Go plugins are trusted in-process code, not a sandbox. Panic recovery cannot prevent a plugin from calling os.Exit, mutating shared process state, starting background work, or leaking secrets. Treat plugin binaries as code with the same trust level as the service binary.

Extending this sample

When turning this sample into a real provider plugin:

1. Keep package main and the exported Register / Reconfigure functions.
2. Rename metadata, provider keys, model IDs, command-line flags, and Management paths consistently.
3. Build the .so filename to match the desired plugin ID.
4. Choose the narrowest ExecutorModelScope.
5. Use HostHTTPClient for all upstream provider calls.
6. Return AuthData instead of writing directly to auth storage when the host is already managing login or command-line persistence.
7. Keep provider-specific payload rewriting inside the plugin boundary.
8. Avoid logging secrets, tokens, raw auth JSON, or signed request headers.
9. Keep background goroutines tied to context or explicit lifecycle state, because Go plugins cannot be unloaded.
10. Add plugin-local tests and build the plugin with the same toolchain as the service.

Verification

Compile the sample plugin:

go build -buildmode=plugin -o /tmp/cliproxy-example-plugin.so ./examples/plugin && rm -f /tmp/cliproxy-example-plugin.so

Check Markdown whitespace after editing docs:

git diff --check -- examples/plugin/README.md examples/plugin/README_CN.md

If you changed Go code as part of a plugin implementation, also run the repository-required server compile:

go build -o test-output ./cmd/server && rm test-output

Troubleshooting

plugin.Open fails with a type or version error:

Build the plugin with the same Go version, module path, build tags, and dependency versions as the service binary.

The plugin is not loaded:

Confirm plugins.enabled=true, the .so file is under the selected plugin directory, the plugin ID is valid, and the per-plugin config is not disabled.

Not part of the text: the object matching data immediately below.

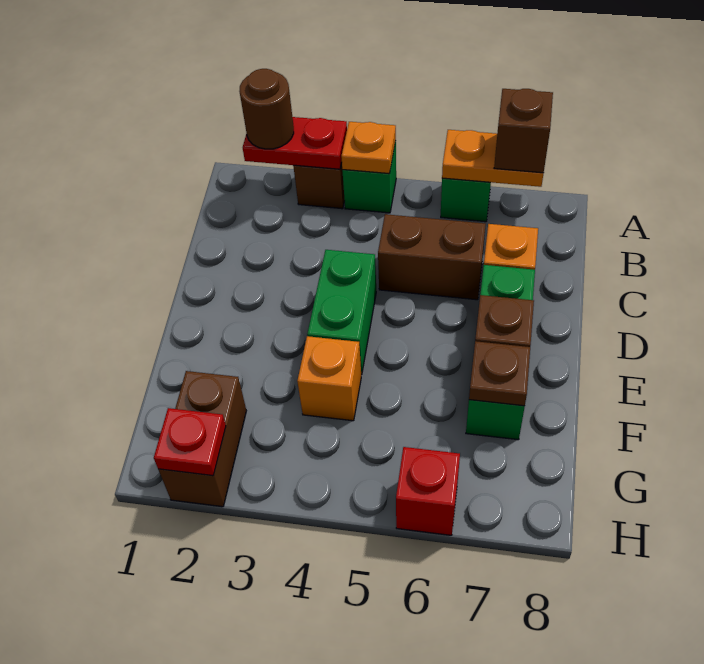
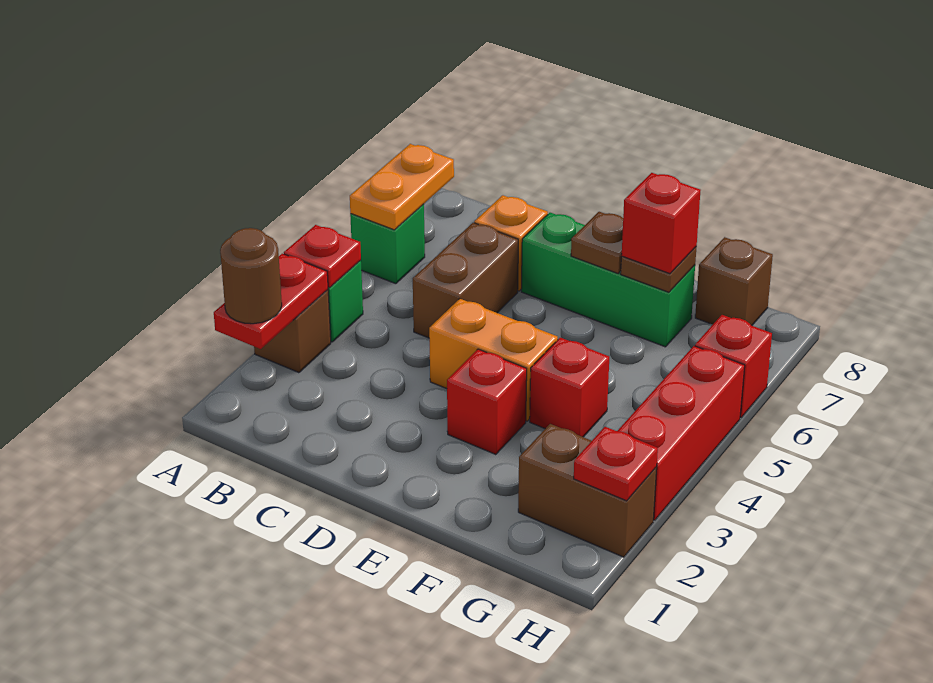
orange plate A4 level 2 -> red plate A4 level 2
brown brick A7 level 3 -> brown brick G8 level 1
green brick D4:E4 level 1 -> orange brick D4:E4 level 1
none -> red brick E3 level 1
orange brick F4 level 1 -> red brick F4 level 1
none -> red brick F7 level 3
none -> red brick H3:H5 level 1

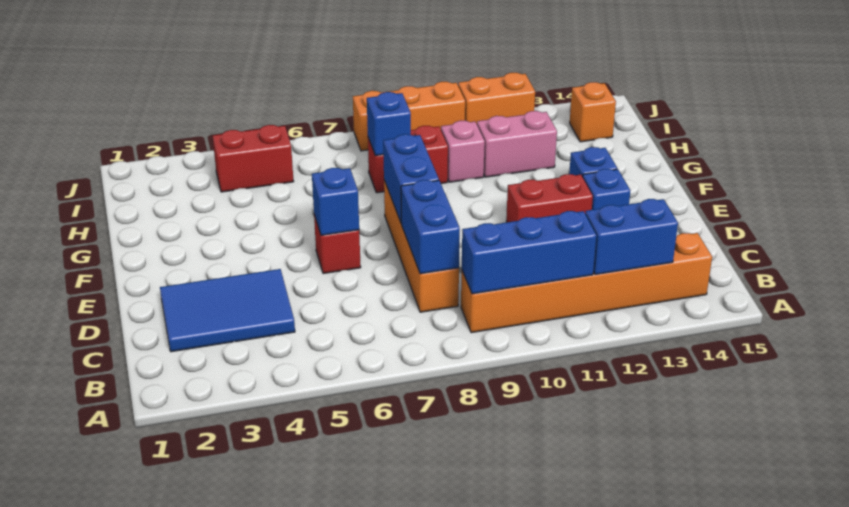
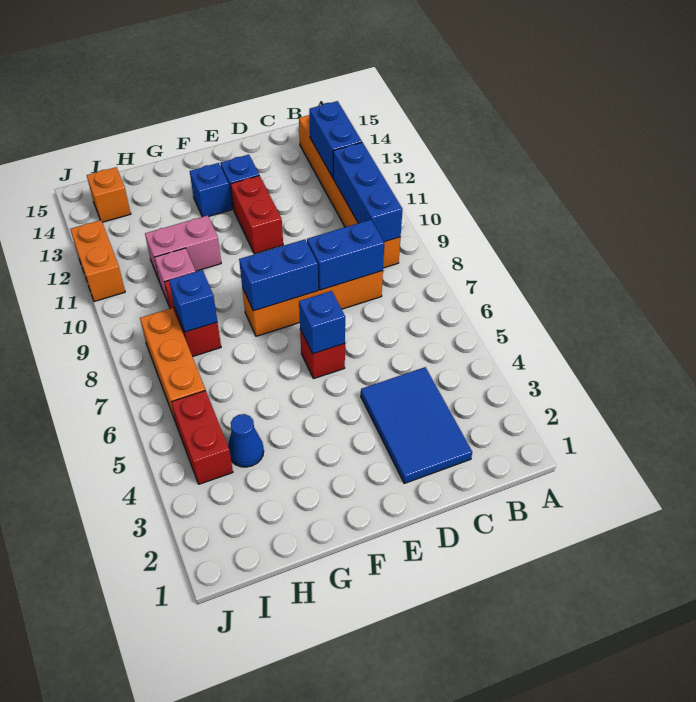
none -> blue cone H4 level 1
pink brick H11:H12 level 1 -> pink brick G11:H11 level 1
orange brick J8:J10 level 1 -> orange brick I6:I8 level 1

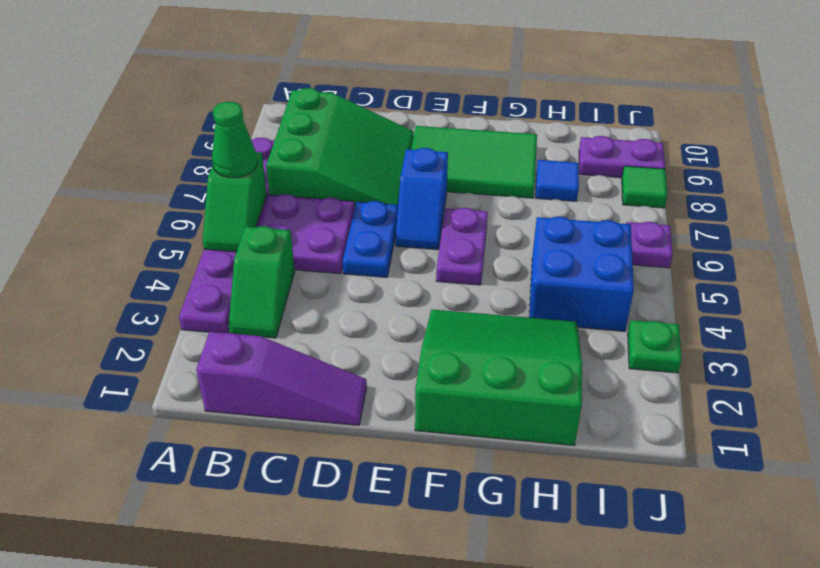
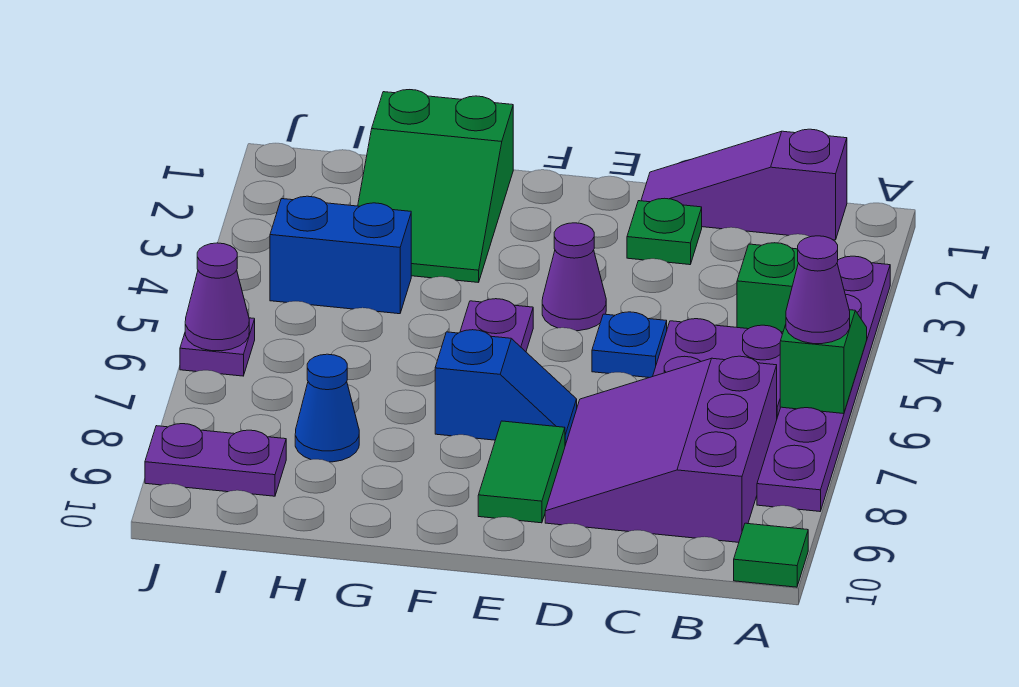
green cone A6 level 3 -> purple cone A6 level 3
green slope B7:D9 level 1 top B -> purple slope B7:D9 level 1 top B
blue plate D5:D6 level 1 -> blue plate D5 level 1
none -> purple cone E4 level 1
blue slope E6:E7 level 1 top 7 -> blue slope E7:F7 level 1 top F
green tile E8:G9 level 1 -> green tile E8:E9 level 1
green slope F1:H3 level 1 top 1 -> green slope G1:H3 level 1 top 1
blue brick H4:I5 level 1 -> blue brick H4:I4 level 1
blue tile H8 level 1 -> blue cone H8 level 1
green plate J3 level 1 -> green plate D2 level 1
none -> purple cone J6 level 2
green tile J8 level 1 -> green tile A10 level 1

The plugin loads but no capability is active:

Confirm Register or Reconfigure returns valid metadata and at least one non-nil capability.

The executor is not used:

Confirm a matching auth record exists, the auth type matches the provider key, the executor scope allows the desired model path, and no native executor owns the provider or model.

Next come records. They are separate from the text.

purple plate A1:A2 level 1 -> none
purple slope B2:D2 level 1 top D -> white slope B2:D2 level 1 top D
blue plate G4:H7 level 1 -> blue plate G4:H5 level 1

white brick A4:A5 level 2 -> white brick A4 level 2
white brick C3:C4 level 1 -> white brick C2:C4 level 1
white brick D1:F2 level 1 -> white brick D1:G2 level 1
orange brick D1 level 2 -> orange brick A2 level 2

The command-line flag appears but does nothing:

Confirm the final loaded config still enables global plugins and this plugin. CLI flags are registered before final config dispatch, but execution is checked against the final active plugin snapshot.

The Management route returns 404:

Confirm local Management API routes are available, the route path is exact, the plugin is enabled, and no native or higher-priority route claimed the same method/path.